Job item:
Write out the text from every item below, line for line and without changing anything. Leave the pictures out.

Data:
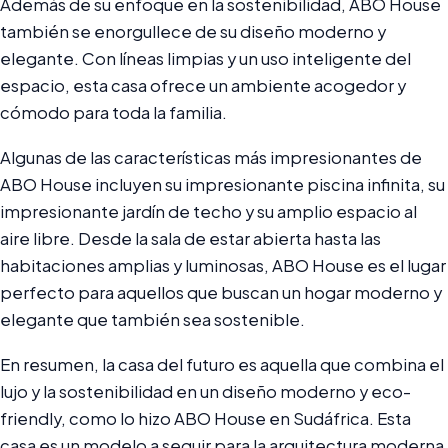
Además de su enfoque en la sostenibilidad, ABO House
también se enorgullece de su diseño moderno y
elegante. Con líneas limpias y un uso inteligente del
espacio, esta casa ofrece un ambiente acogedor y
cómodo para toda la familia.
Algunas de las características más impresionantes de
ABO House incluyen su impresionante piscina infinita, su
impresionante jardín de techo y su amplio espacio al
aire libre. Desde la sala de estar abierta hasta las
habitaciones amplias y luminosas, ABO House es el lugar
perfecto para aquellos que buscan un hogar moderno y
elegante que también sea sostenible.
En resumen, la casa del futuro es aquella que combina el
lujo y la sostenibilidad en un diseño moderno y eco-
friendly, como lo hizo ABO House en Sudáfrica. Esta
casa es un modelo a seguir para la arquitectura moderna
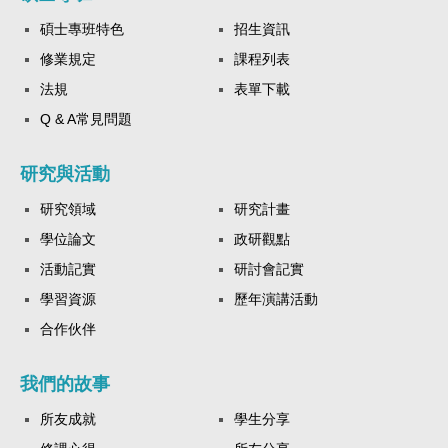
碩士專班特色
招生資訊
修業規定
課程列表
法規
表單下載
Q & A常見問題
研究與活動
研究領域
研究計畫
學位論文
政研觀點
活動記實
研討會記實
學習資源
歷年演講活動
合作伙伴
我們的故事
所友成就
學生分享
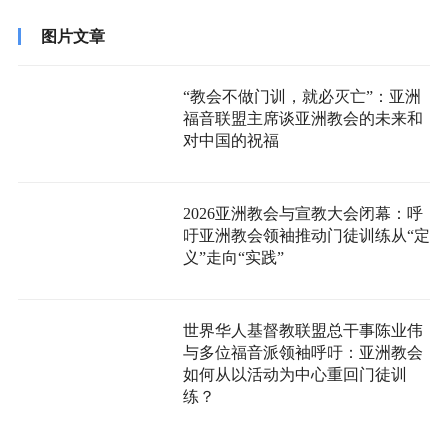
图片文章
“教会不做门训，就必灭亡”：亚洲
福音联盟主席谈亚洲教会的未来和
对中国的祝福
2026亚洲教会与宣教大会闭幕：呼
吁亚洲教会领袖推动门徒训练从“定
义”走向“实践”
世界华人基督教联盟总干事陈业伟
与多位福音派领袖呼吁：亚洲教会
如何从以活动为中心重回门徒训
练？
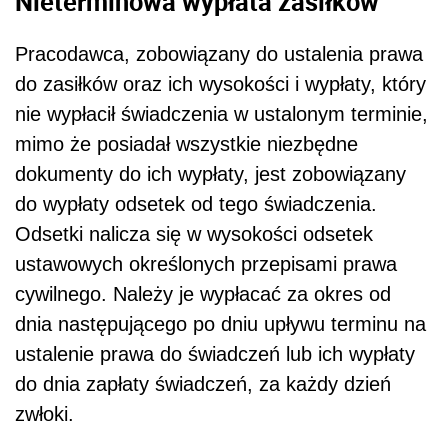
Nieterminowa wypłata zasiłków
Pracodawca, zobowiązany do ustalenia prawa
do zasiłków oraz ich wysokości i wypłaty, który
nie wypłacił świadczenia w ustalonym terminie,
mimo że posiadał wszystkie niezbędne
dokumenty do ich wypłaty, jest zobowiązany
do wypłaty odsetek od tego świadczenia.
Odsetki nalicza się w wysokości odsetek
ustawowych określonych przepisami prawa
cywilnego. Należy je wypłacać za okres od
dnia następującego po dniu upływu terminu na
ustalenie prawa do świadczeń lub ich wypłaty
do dnia zapłaty świadczeń, za każdy dzień
zwłoki.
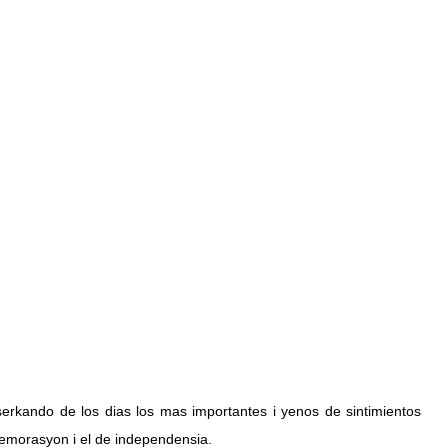
erkando de los dias los mas importantes i yenos de sintimientos 
memorasyon i el de independensia.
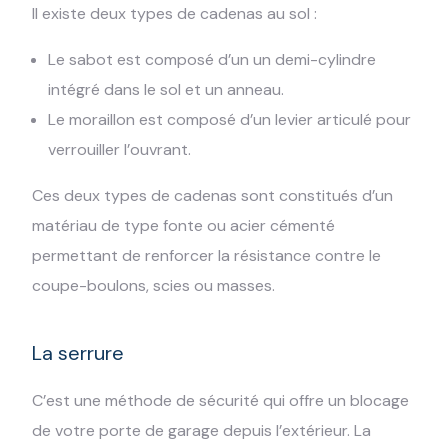
Il existe deux types de cadenas au sol :
Le sabot est composé d’un un demi-cylindre
intégré dans le sol et un anneau.
Le moraillon est composé d’un levier articulé pour
verrouiller l’ouvrant.
Ces deux types de cadenas sont constitués d’un
matériau de type fonte ou acier cémenté
permettant de renforcer la résistance contre le
coupe-boulons, scies ou masses.
La serrure
C’est une méthode de sécurité qui offre un blocage
de votre porte de garage depuis l’extérieur. La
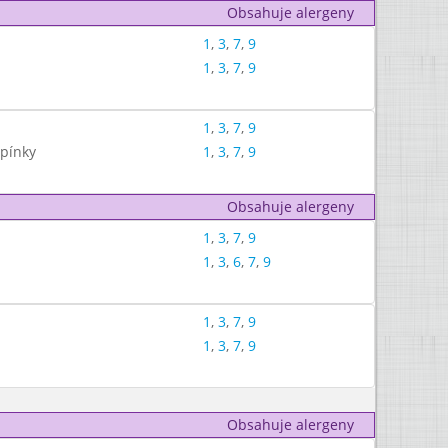
Obsahuje alergeny
1
,
3
,
7
,
9
1
,
3
,
7
,
9
1
,
3
,
7
,
9
upínky
1
,
3
,
7
,
9
Obsahuje alergeny
1
,
3
,
7
,
9
1
,
3
,
6
,
7
,
9
1
,
3
,
7
,
9
1
,
3
,
7
,
9
Obsahuje alergeny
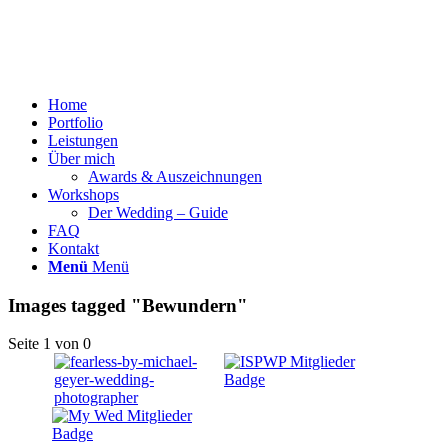
Home
Portfolio
Leistungen
Über mich
Awards & Auszeichnungen
Workshops
Der Wedding – Guide
FAQ
Kontakt
Menü
Menü
Images tagged "Bewundern"
Seite 1 von 0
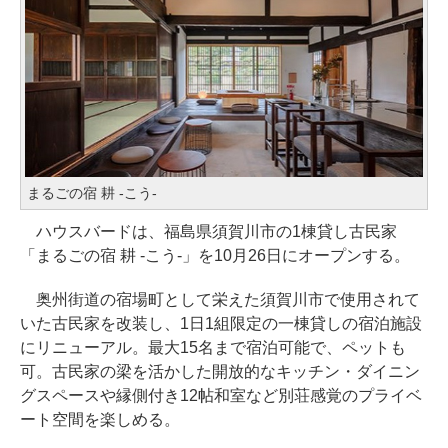
まるごの宿 耕 -こう-
ハウスバードは、福島県須賀川市の1棟貸し古民家
「まるごの宿 耕 -こう-」を10月26日にオープンする。
奥州街道の宿場町として栄えた須賀川市で使用されて
いた古民家を改装し、1日1組限定の一棟貸しの宿泊施設
にリニューアル。最大15名まで宿泊可能で、ペットも
可。古民家の梁を活かした開放的なキッチン・ダイニン
グスペースや縁側付き12帖和室など別荘感覚のプライベ
ート空間を楽しめる。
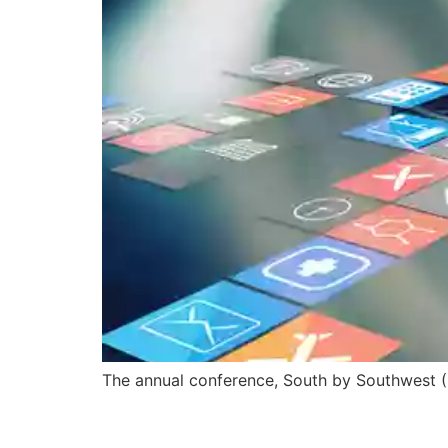
The annual conference, South by Southwest (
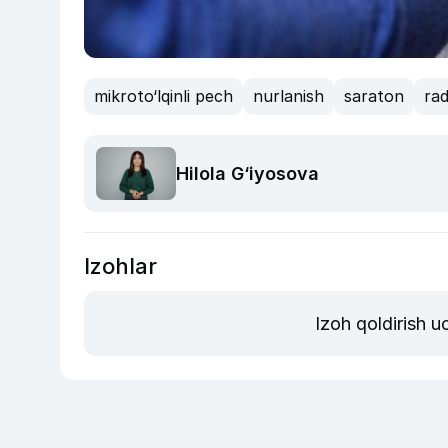
mikroto‘lqinli pech
nurlanish
saraton
rad
Hilola G‘iyosova
Izohlar
Izoh qoldirish 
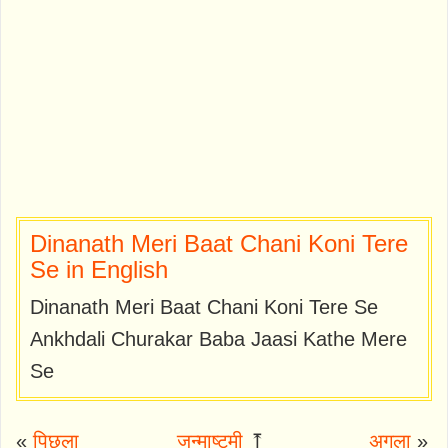
Dinanath Meri Baat Chani Koni Tere
Se in English
Dinanath Meri Baat Chani Koni Tere Se
Ankhdali Churakar Baba Jaasi Kathe Mere
Se
«
पिछला
जन्माष्टमी
⤒
अगला
»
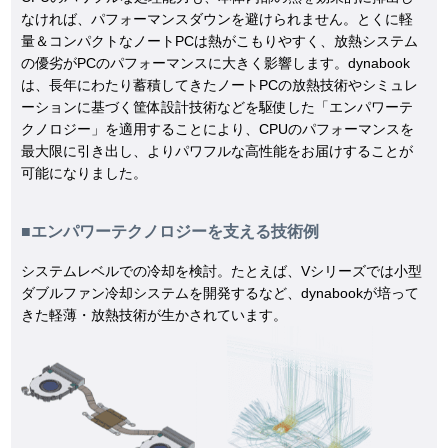
なければ、パフォーマンスダウンを避けられません。とくに軽
量＆コンパクトなノートPCは熱がこもりやすく、放熱システム
の優劣がPCのパフォーマンスに大きく影響します。dynabook
は、長年にわたり蓄積してきたノートPCの放熱技術やシミュレ
ーションに基づく筐体設計技術などを駆使した「エンパワーテ
クノロジー」を適用することにより、CPUのパフォーマンスを
最大限に引き出し、よりパワフルな高性能をお届けすることが
可能になりました。
■エンパワーテクノロジーを支える技術例
システムレベルでの冷却を検討。たとえば、Vシリーズでは小型
ダブルファン冷却システムを開発するなど、dynabookが培って
きた軽薄・放熱技術が生かされています。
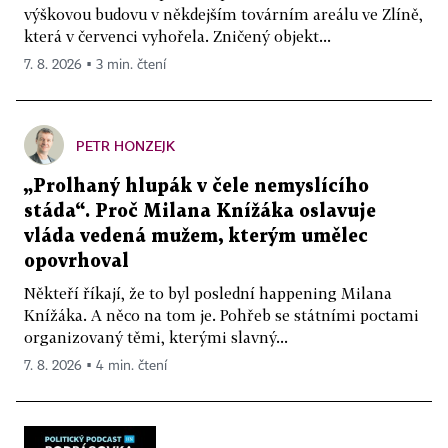
výškovou budovu v někdejším továrním areálu ve Zlíně,
která v červenci vyhořela. Zničený objekt...
7. 8. 2026 ▪ 3 min. čtení
PETR HONZEJK
„Prolhaný hlupák v čele nemyslícího
stáda“. Proč Milana Knížáka oslavuje
vláda vedená mužem, kterým umělec
opovrhoval
Někteří říkají, že to byl poslední happening Milana
Knížáka. A něco na tom je. Pohřeb se státními poctami
organizovaný těmi, kterými slavný...
7. 8. 2026 ▪ 4 min. čtení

Result of this exercise:
Además de su enfoque en la sostenibilidad, ABO House
también se enorgullece de su diseño moderno y
elegante. Con líneas limpias y un uso inteligente del
espacio, esta casa ofrece un ambiente acogedor y
cómodo para toda la familia.
Algunas de las características más impresionantes de
ABO House incluyen su impresionante piscina infinita, su
impresionante jardín de techo y su amplio espacio al
aire libre. Desde la sala de estar abierta hasta las
habitaciones amplias y luminosas, ABO House es el lugar
perfecto para aquellos que buscan un hogar moderno y
elegante que también sea sostenible.
En resumen, la casa del futuro es aquella que combina el
lujo y la sostenibilidad en un diseño moderno y eco-
friendly, como lo hizo ABO House en Sudáfrica. Esta
casa es un modelo a seguir para la arquitectura moderna
碩士專班特色
招生資訊
修業規定
課程列表
法規
表單下載
Q & A常見問題
研究與活動
研究領域
研究計畫
學位論文
政研觀點
活動記實
研討會記實
學習資源
歷年演講活動
合作伙伴
我們的故事
所友成就
學生分享
图片文章
“教会不做门训，就必灭亡”：亚洲
福音联盟主席谈亚洲教会的未来和
对中国的祝福
2026亚洲教会与宣教大会闭幕：呼
吁亚洲教会领袖推动门徒训练从“定
义”走向“实践”
世界华人基督教联盟总干事陈业伟
与多位福音派领袖呼吁：亚洲教会
如何从以活动为中心重回门徒训
练？
Nieterminowa wypłata zasiłków
Pracodawca, zobowiązany do ustalenia prawa
do zasiłków oraz ich wysokości i wypłaty, który
nie wypłacił świadczenia w ustalonym terminie,
mimo że posiadał wszystkie niezbędne
dokumenty do ich wypłaty, jest zobowiązany
do wypłaty odsetek od tego świadczenia.
Odsetki nalicza się w wysokości odsetek
ustawowych określonych przepisami prawa
cywilnego. Należy je wypłacać za okres od
dnia następującego po dniu upływu terminu na
ustalenie prawa do świadczeń lub ich wypłaty
do dnia zapłaty świadczeń, za każdy dzień
zwłoki.
erkando de los dias los mas importantes i yenos de sintimientos 
memorasyon i el de independensia.
Il existe deux types de cadenas au sol :
Le sabot est composé d’un un demi-cylindre
intégré dans le sol et un anneau.
Le moraillon est composé d’un levier articulé pour
verrouiller l’ouvrant.
Ces deux types de cadenas sont constitués d’un
matériau de type fonte ou acier cémenté
permettant de renforcer la résistance contre le
coupe-boulons, scies ou masses.
La serrure
C’est une méthode de sécurité qui offre un blocage
de votre porte de garage depuis l’extérieur. La
Obsahuje alergeny
1
,
3
,
7
,
9
1
,
3
,
7
,
9
1
,
3
,
7
,
9
upínky
1
,
3
,
7
,
9
Obsahuje alergeny
1
,
3
,
7
,
9
1
,
3
,
6
,
7
,
9
1
,
3
,
7
,
9
1
,
3
,
7
,
9
Obsahuje alergeny
Home
Portfolio
Leistungen
Über mich
Awards & Auszeichnungen
Workshops
Der Wedding – Guide
FAQ
Kontakt
Menü
Menü
Images tagged "Bewundern"
Seite 1 von 0
まるごの宿 耕 -こう-
ハウスバードは、福島県須賀川市の1棟貸し古民家
「まるごの宿 耕 -こう-」を10月26日にオープンする。
奥州街道の宿場町として栄えた須賀川市で使用されて
いた古民家を改装し、1日1組限定の一棟貸しの宿泊施設
にリニューアル。最大15名まで宿泊可能で、ペットも
可。古民家の梁を活かした開放的なキッチン・ダイニン
グスペースや縁側付き12帖和室など別荘感覚のプライベ
ート空間を楽しめる。
The annual conference, South by Southwest (
mikroto‘lqinli pech
nurlanish
saraton
rad
Hilola G‘iyosova
Izohlar
Izoh qoldirish 
Dinanath Meri Baat Chani Koni Tere
Se in English
Dinanath Meri Baat Chani Koni Tere Se
Ankhdali Churakar Baba Jaasi Kathe Mere
Se
«
पिछला
जन्माष्टमी
⤒
अगला
»
なければ、パフォーマンスダウンを避けられません。とくに軽
量＆コンパクトなノートPCは熱がこもりやすく、放熱システム
の優劣がPCのパフォーマンスに大きく影響します。dynabook
は、長年にわたり蓄積してきたノートPCの放熱技術やシミュレ
ーションに基づく筐体設計技術などを駆使した「エンパワーテ
クノロジー」を適用することにより、CPUのパフォーマンスを
最大限に引き出し、よりパワフルな高性能をお届けすることが
可能になりました。
■エンパワーテクノロジーを支える技術例
システムレベルでの冷却を検討。たとえば、Vシリーズでは小型
ダブルファン冷却システムを開発するなど、dynabookが培って
きた軽薄・放熱技術が生かされています。
výškovou budovu v někdejším továrním areálu ve Zlíně,
která v červenci vyhořela. Zničený objekt...
7. 8. 2026 ▪ 3 min. čtení
PETR HONZEJK
„Prolhaný hlupák v čele nemyslícího
stáda“. Proč Milana Knížáka oslavuje
vláda vedená mužem, kterým umělec
opovrhoval
Někteří říkají, že to byl poslední happening Milana
Knížáka. A něco na tom je. Pohřeb se státními poctami
organizovaný těmi, kterými slavný...
7. 8. 2026 ▪ 4 min. čtení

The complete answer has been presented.